#### Exercise:
Every entry below is to be copied exactly as written.

#### Records for processing:
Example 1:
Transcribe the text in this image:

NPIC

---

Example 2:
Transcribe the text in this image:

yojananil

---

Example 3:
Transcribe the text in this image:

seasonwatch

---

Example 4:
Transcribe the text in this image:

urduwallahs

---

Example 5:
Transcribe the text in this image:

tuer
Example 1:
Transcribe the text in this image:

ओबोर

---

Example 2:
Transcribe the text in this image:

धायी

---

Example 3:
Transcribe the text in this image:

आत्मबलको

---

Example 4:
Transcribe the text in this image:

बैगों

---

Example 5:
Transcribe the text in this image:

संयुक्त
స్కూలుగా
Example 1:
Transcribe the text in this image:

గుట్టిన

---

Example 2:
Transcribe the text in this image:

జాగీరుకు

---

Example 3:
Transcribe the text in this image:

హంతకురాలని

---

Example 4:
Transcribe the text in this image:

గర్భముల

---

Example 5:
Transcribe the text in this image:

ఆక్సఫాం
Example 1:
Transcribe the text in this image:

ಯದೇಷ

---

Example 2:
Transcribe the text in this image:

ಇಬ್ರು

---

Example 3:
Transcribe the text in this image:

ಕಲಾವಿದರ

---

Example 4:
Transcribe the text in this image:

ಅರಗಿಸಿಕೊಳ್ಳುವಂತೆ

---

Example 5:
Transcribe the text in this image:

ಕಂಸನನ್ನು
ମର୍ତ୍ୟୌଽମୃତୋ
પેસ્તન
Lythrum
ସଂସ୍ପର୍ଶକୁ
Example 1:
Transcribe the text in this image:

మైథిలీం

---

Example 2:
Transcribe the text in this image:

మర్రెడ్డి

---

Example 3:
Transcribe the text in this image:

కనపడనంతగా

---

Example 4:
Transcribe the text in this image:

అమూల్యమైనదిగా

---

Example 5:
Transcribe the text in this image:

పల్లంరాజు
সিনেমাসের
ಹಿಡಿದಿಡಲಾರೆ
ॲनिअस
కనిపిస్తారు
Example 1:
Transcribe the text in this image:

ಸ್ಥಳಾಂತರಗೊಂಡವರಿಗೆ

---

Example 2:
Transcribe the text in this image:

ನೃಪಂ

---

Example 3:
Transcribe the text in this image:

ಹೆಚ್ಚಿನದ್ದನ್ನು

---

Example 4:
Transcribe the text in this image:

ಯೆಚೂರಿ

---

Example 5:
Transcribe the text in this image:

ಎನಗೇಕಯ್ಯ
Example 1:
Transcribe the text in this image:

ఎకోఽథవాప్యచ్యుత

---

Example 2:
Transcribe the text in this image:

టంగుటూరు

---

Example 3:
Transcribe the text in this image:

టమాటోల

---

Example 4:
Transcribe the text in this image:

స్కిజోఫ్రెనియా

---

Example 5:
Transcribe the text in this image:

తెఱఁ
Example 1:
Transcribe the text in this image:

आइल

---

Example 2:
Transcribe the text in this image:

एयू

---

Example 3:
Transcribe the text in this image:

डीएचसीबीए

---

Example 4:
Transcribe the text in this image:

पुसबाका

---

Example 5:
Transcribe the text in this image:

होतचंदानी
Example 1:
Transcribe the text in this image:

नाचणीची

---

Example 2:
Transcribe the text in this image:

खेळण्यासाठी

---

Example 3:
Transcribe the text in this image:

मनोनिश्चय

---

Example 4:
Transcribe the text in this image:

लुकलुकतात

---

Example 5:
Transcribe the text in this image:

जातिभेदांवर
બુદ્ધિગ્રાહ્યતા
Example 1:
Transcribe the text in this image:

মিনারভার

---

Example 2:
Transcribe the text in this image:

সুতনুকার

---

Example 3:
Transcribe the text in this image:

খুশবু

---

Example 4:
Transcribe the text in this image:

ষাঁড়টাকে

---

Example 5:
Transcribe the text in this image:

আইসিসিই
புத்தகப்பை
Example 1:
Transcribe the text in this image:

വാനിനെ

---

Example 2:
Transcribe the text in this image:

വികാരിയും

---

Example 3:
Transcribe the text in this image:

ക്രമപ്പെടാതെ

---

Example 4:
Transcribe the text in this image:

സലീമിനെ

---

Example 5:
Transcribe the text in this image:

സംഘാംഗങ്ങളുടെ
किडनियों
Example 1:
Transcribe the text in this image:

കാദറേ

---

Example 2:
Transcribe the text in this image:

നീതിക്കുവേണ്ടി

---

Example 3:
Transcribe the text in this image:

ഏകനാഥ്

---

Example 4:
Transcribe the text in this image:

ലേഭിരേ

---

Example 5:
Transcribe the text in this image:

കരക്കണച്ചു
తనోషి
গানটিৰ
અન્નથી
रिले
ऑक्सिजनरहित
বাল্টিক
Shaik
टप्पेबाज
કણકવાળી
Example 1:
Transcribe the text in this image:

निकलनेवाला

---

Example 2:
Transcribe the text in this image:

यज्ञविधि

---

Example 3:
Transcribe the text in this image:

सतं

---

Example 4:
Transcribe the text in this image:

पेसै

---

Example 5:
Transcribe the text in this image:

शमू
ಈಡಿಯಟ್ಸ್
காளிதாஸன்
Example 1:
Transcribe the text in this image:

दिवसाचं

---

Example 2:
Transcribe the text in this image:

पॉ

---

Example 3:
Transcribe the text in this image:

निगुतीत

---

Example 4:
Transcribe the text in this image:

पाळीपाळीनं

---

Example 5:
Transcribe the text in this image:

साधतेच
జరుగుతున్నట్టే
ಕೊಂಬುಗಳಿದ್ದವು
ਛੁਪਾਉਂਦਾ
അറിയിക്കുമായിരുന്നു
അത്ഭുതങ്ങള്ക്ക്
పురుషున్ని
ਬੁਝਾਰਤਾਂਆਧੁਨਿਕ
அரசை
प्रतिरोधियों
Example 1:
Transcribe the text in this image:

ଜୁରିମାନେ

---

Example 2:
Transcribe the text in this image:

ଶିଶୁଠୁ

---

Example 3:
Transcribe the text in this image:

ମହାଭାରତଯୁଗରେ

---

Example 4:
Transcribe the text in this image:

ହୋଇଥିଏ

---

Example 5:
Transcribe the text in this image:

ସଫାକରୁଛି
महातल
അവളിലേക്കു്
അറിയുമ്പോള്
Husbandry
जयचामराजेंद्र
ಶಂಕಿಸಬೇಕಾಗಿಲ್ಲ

#### Output below:
Example 1:
Transcribe the text in this image:

NPIC

---

Example 2:
Transcribe the text in this image:

yojananil

---

Example 3:
Transcribe the text in this image:

seasonwatch

---

Example 4:
Transcribe the text in this image:

urduwallahs

---

Example 5:
Transcribe the text in this image:

tuer
Example 1:
Transcribe the text in this image:

ओबोर

---

Example 2:
Transcribe the text in this image:

धायी

---

Example 3:
Transcribe the text in this image:

आत्मबलको

---

Example 4:
Transcribe the text in this image:

बैगों

---

Example 5:
Transcribe the text in this image:

संयुक्त
స్కూలుగా
Example 1:
Transcribe the text in this image:

గుట్టిన

---

Example 2:
Transcribe the text in this image:

జాగీరుకు

---

Example 3:
Transcribe the text in this image:

హంతకురాలని

---

Example 4:
Transcribe the text in this image:

గర్భముల

---

Example 5:
Transcribe the text in this image:

ఆక్సఫాం
Example 1:
Transcribe the text in this image:

ಯದೇಷ

---

Example 2:
Transcribe the text in this image:

ಇಬ್ರು

---

Example 3:
Transcribe the text in this image:

ಕಲಾವಿದರ

---

Example 4:
Transcribe the text in this image:

ಅರಗಿಸಿಕೊಳ್ಳುವಂತೆ

---

Example 5:
Transcribe the text in this image:

ಕಂಸನನ್ನು
ମର୍ତ୍ୟୌଽମୃତୋ
પેસ્તન
Lythrum
ସଂସ୍ପର୍ଶକୁ
Example 1:
Transcribe the text in this image:

మైథిలీం

---

Example 2:
Transcribe the text in this image:

మర్రెడ్డి

---

Example 3:
Transcribe the text in this image:

కనపడనంతగా

---

Example 4:
Transcribe the text in this image:

అమూల్యమైనదిగా

---

Example 5:
Transcribe the text in this image:

పల్లంరాజు
সিনেমাসের
ಹಿಡಿದಿಡಲಾರೆ
ॲनिअस
కనిపిస్తారు
Example 1:
Transcribe the text in this image:

ಸ್ಥಳಾಂತರಗೊಂಡವರಿಗೆ

---

Example 2:
Transcribe the text in this image:

ನೃಪಂ

---

Example 3:
Transcribe the text in this image:

ಹೆಚ್ಚಿನದ್ದನ್ನು

---

Example 4:
Transcribe the text in this image:

ಯೆಚೂರಿ

---

Example 5:
Transcribe the text in this image:

ಎನಗೇಕಯ್ಯ
Example 1:
Transcribe the text in this image:

ఎకోఽథవాప్యచ్యుత

---

Example 2:
Transcribe the text in this image:

టంగుటూరు

---

Example 3:
Transcribe the text in this image:

టమాటోల

---

Example 4:
Transcribe the text in this image:

స్కిజోఫ్రెనియా

---

Example 5:
Transcribe the text in this image:

తెఱఁ
Example 1:
Transcribe the text in this image:

आइल

---

Example 2:
Transcribe the text in this image:

एयू

---

Example 3:
Transcribe the text in this image:

डीएचसीबीए

---

Example 4:
Transcribe the text in this image:

पुसबाका

---

Example 5:
Transcribe the text in this image:

होतचंदानी
Example 1:
Transcribe the text in this image:

नाचणीची

---

Example 2:
Transcribe the text in this image:

खेळण्यासाठी

---

Example 3:
Transcribe the text in this image:

मनोनिश्चय

---

Example 4:
Transcribe the text in this image:

लुकलुकतात

---

Example 5:
Transcribe the text in this image:

जातिभेदांवर
બુદ્ધિગ્રાહ્યતા
Example 1:
Transcribe the text in this image:

মিনারভার

---

Example 2:
Transcribe the text in this image:

সুতনুকার

---

Example 3:
Transcribe the text in this image:

খুশবু

---

Example 4:
Transcribe the text in this image:

ষাঁড়টাকে

---

Example 5:
Transcribe the text in this image:

আইসিসিই
புத்தகப்பை
Example 1:
Transcribe the text in this image:

വാനിനെ

---

Example 2:
Transcribe the text in this image:

വികാരിയും

---

Example 3:
Transcribe the text in this image:

ക്രമപ്പെടാതെ

---

Example 4:
Transcribe the text in this image:

സലീമിനെ

---

Example 5:
Transcribe the text in this image:

സംഘാംഗങ്ങളുടെ
किडनियों
Example 1:
Transcribe the text in this image:

കാദറേ

---

Example 2:
Transcribe the text in this image:

നീതിക്കുവേണ്ടി

---

Example 3:
Transcribe the text in this image:

ഏകനാഥ്

---

Example 4:
Transcribe the text in this image:

ലേഭിരേ

---

Example 5:
Transcribe the text in this image:

കരക്കണച്ചു
తనోషి
গানটিৰ
અન્નથી
रिले
ऑक्सिजनरहित
বাল্টিক
Shaik
टप्पेबाज
કણકવાળી
Example 1:
Transcribe the text in this image:

निकलनेवाला

---

Example 2:
Transcribe the text in this image:

यज्ञविधि

---

Example 3:
Transcribe the text in this image:

सतं

---

Example 4:
Transcribe the text in this image:

पेसै

---

Example 5:
Transcribe the text in this image:

शमू
ಈಡಿಯಟ್ಸ್
காளிதாஸன்
Example 1:
Transcribe the text in this image:

दिवसाचं

---

Example 2:
Transcribe the text in this image:

पॉ

---

Example 3:
Transcribe the text in this image:

निगुतीत

---

Example 4:
Transcribe the text in this image:

पाळीपाळीनं

---

Example 5:
Transcribe the text in this image:

साधतेच
జరుగుతున్నట్టే
ಕೊಂಬುಗಳಿದ್ದವು
ਛੁਪਾਉਂਦਾ
അറിയിക്കുമായിരുന്നു
അത്ഭുതങ്ങള്ക്ക്
పురుషున్ని
ਬੁਝਾਰਤਾਂਆਧੁਨਿਕ
அரசை
प्रतिरोधियों
Example 1:
Transcribe the text in this image:

ଜୁରିମାନେ

---

Example 2:
Transcribe the text in this image:

ଶିଶୁଠୁ

---

Example 3:
Transcribe the text in this image:

ମହାଭାରତଯୁଗରେ

---

Example 4:
Transcribe the text in this image:

ହୋଇଥିଏ

---

Example 5:
Transcribe the text in this image:

ସଫାକରୁଛି
महातल
അവളിലേക്കു്
അറിയുമ്പോള്
Husbandry
जयचामराजेंद्र
ಶಂಕಿಸಬೇಕಾಗಿಲ್ಲ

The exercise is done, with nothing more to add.